WORK TASK
Working from the listing below, pick each line containing the word "sequenceId" and copy it.

SUPPLIED ENTRIES
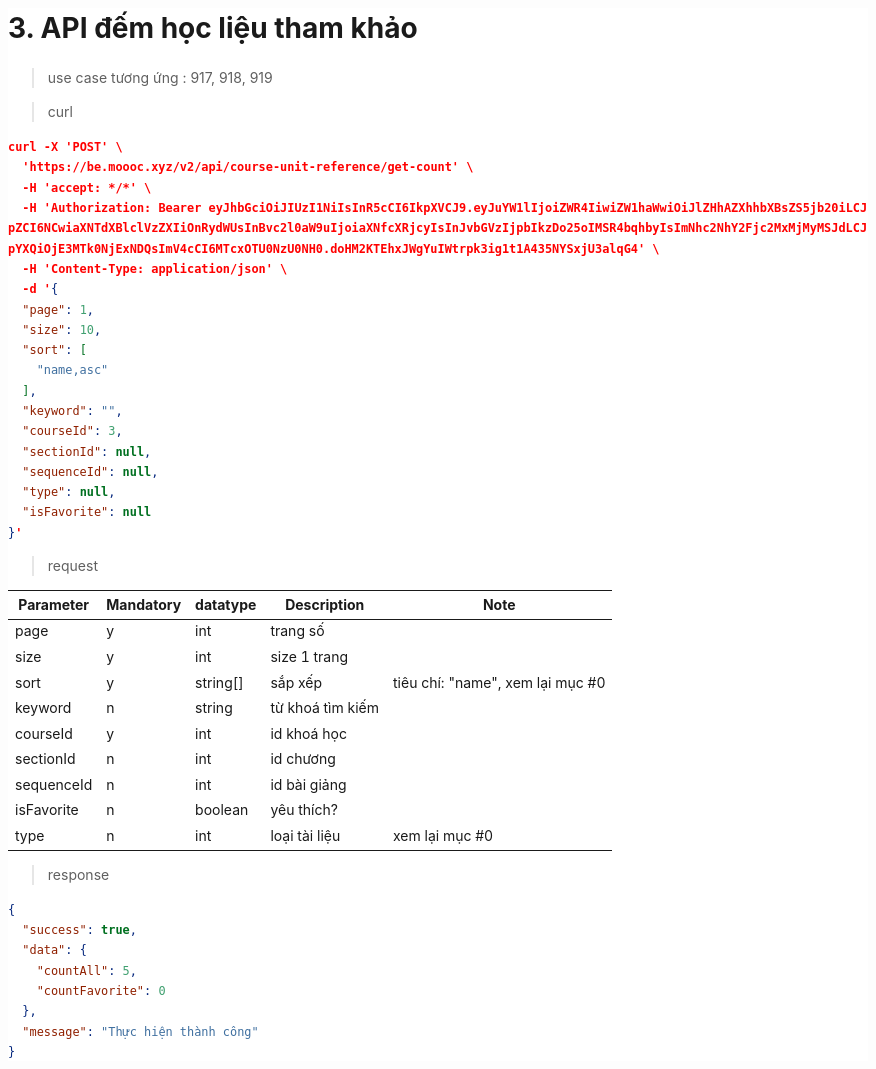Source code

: # 3. API đếm học liệu tham khảo

> use case tương ứng : 917, 918, 919

> curl 

```json
curl -X 'POST' \
  'https://be.moooc.xyz/v2/api/course-unit-reference/get-count' \
  -H 'accept: */*' \
  -H 'Authorization: Bearer eyJhbGciOiJIUzI1NiIsInR5cCI6IkpXVCJ9.eyJuYW1lIjoiZWR4IiwiZW1haWwiOiJlZHhAZXhhbXBsZS5jb20iLCJpZCI6NCwiaXNTdXBlclVzZXIiOnRydWUsInBvc2l0aW9uIjoiaXNfcXRjcyIsInJvbGVzIjpbIkzDo25oIMSR4bqhbyIsImNhc2NhY2Fjc2MxMjMyMSJdLCJpYXQiOjE3MTk0NjExNDQsImV4cCI6MTcxOTU0NzU0NH0.doHM2KTEhxJWgYuIWtrpk3ig1t1A435NYSxjU3alqG4' \
  -H 'Content-Type: application/json' \
  -d '{
  "page": 1,
  "size": 10,
  "sort": [
    "name,asc"
  ],
  "keyword": "",
  "courseId": 3,
  "sectionId": null,
  "sequenceId": null,
  "type": null,
  "isFavorite": null
}'
```

> request 

| Parameter   | Mandatory | datatype | Description | Note |
|-------------| --------- |----------|-------------|------|
| page  | y         | int     | trang số  ||
| size  | y         | int     | size 1 trang  ||
| sort  | y         | string[]     | sắp xếp  |tiêu chí: "name", xem lại mục #0 |
| keyword  | n         | string     | từ khoá tìm kiếm  ||
| courseId  | y         | int     | id khoá học  ||
| sectionId  | n         | int     | id chương  ||
| sequenceId  | n         | int     | id bài giảng  ||
| isFavorite  | n         | boolean     | yêu thích?  ||
| type  | n         | int     | loại tài liệu  |xem lại mục #0|

> response 

```json
{
  "success": true,
  "data": {
    "countAll": 5,
    "countFavorite": 0
  },
  "message": "Thực hiện thành công"
}
```
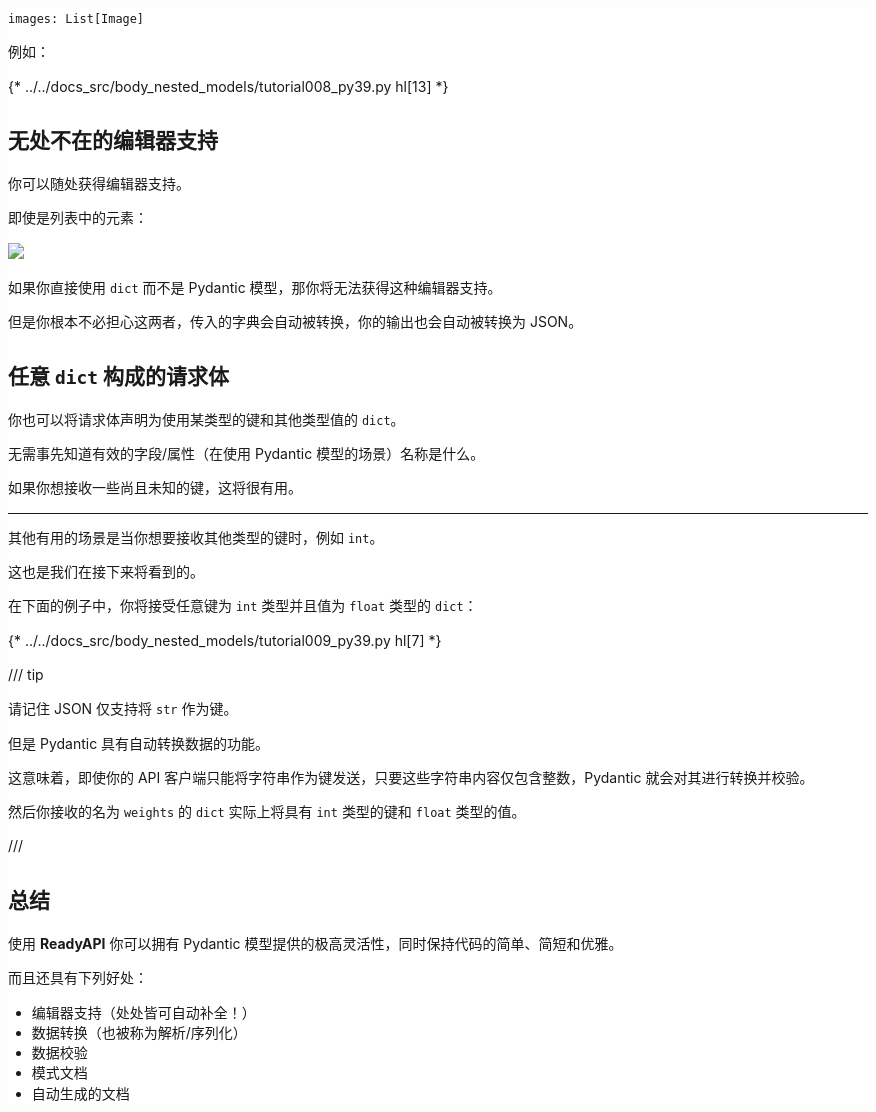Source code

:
 ```Python
images: List[Image]
```

例如：

{* ../../docs_src/body_nested_models/tutorial008_py39.py hl[13] *}

## 无处不在的编辑器支持

你可以随处获得编辑器支持。

即使是列表中的元素：

<img src="https://readyapi.github.io/img/tutorial/body-nested-models/image01.png">

如果你直接使用 `dict` 而不是 Pydantic 模型，那你将无法获得这种编辑器支持。

但是你根本不必担心这两者，传入的字典会自动被转换，你的输出也会自动被转换为 JSON。

## 任意 `dict` 构成的请求体

你也可以将请求体声明为使用某类型的键和其他类型值的 `dict`。

无需事先知道有效的字段/属性（在使用 Pydantic 模型的场景）名称是什么。

如果你想接收一些尚且未知的键，这将很有用。

---

其他有用的场景是当你想要接收其他类型的键时，例如 `int`。

这也是我们在接下来将看到的。

在下面的例子中，你将接受任意键为 `int` 类型并且值为 `float` 类型的 `dict`：

{* ../../docs_src/body_nested_models/tutorial009_py39.py hl[7] *}

/// tip

请记住 JSON 仅支持将 `str` 作为键。

但是 Pydantic 具有自动转换数据的功能。

这意味着，即使你的 API 客户端只能将字符串作为键发送，只要这些字符串内容仅包含整数，Pydantic 就会对其进行转换并校验。

然后你接收的名为 `weights` 的 `dict` 实际上将具有 `int` 类型的键和 `float` 类型的值。

///

## 总结

使用 **ReadyAPI** 你可以拥有 Pydantic 模型提供的极高灵活性，同时保持代码的简单、简短和优雅。

而且还具有下列好处：

* 编辑器支持（处处皆可自动补全！）
* 数据转换（也被称为解析/序列化）
* 数据校验
* 模式文档
* 自动生成的文档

YOUR RESPONSE
  "sequenceId": null,
| sequenceId  | n         | int     | id bài giảng  ||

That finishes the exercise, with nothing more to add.